Whilst hormonal factors can play a role in both males and females, the term hormonal acne is usually reserved for acne affecting women due to fluctuations in the female sex hormones. It fluctuates according to the menstrual cycle and acne lesions often affect the chin and jawline. It can also be precipitated by a change in hormonal contraception, for example switching from a combined (containing oestrogen and progesterone) oral contraceptive pill to a progresterone-only pill or coil.
The combined oral contraceptive pill (OCP) can be an effective treatment for women. Forms of the OCP, such as Yasmin, that also block male hormones (androgens) are particularly effective. Risks of the contraceptive pill include irregular periods, nausea, weight gain, breast tenderness, high blood pressure and blood clots. The progesterone only pill 'minipill' can in some cases exacerbate acne and in this situation changing to an alternative form of contraception may be advisable.

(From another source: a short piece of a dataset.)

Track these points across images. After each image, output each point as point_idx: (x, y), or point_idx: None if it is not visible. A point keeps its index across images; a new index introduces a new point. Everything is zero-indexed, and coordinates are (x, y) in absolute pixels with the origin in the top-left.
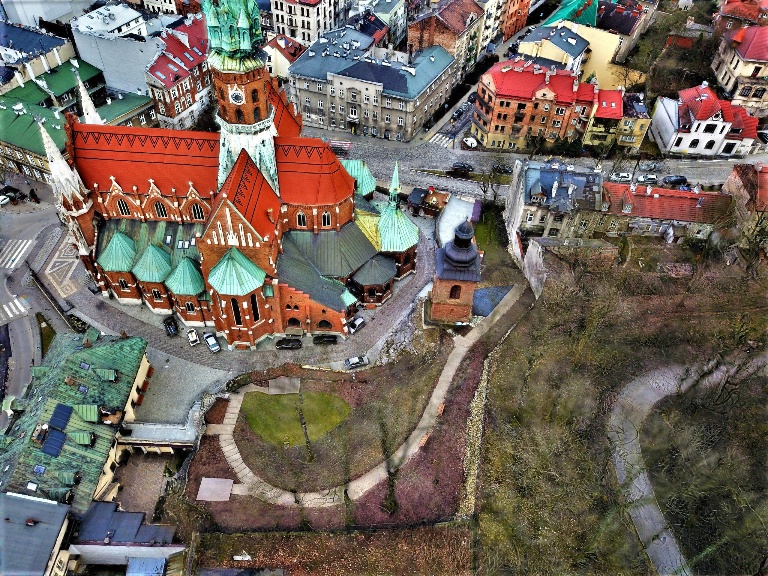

All forms of contraceptive pill require ongoing monitoring and for this reason are prescribed by your general practitioner rather than a dermatologist.
Spironolactone is another option for women. It works by blocking male hormones and reducing sebum production. It is essential that you do not become pregnant whilst taking this treatment and it must be used with effective contraception. Other potential side effects include breast tenderness and high blood potassium - the latter requires blood tests for monitoring.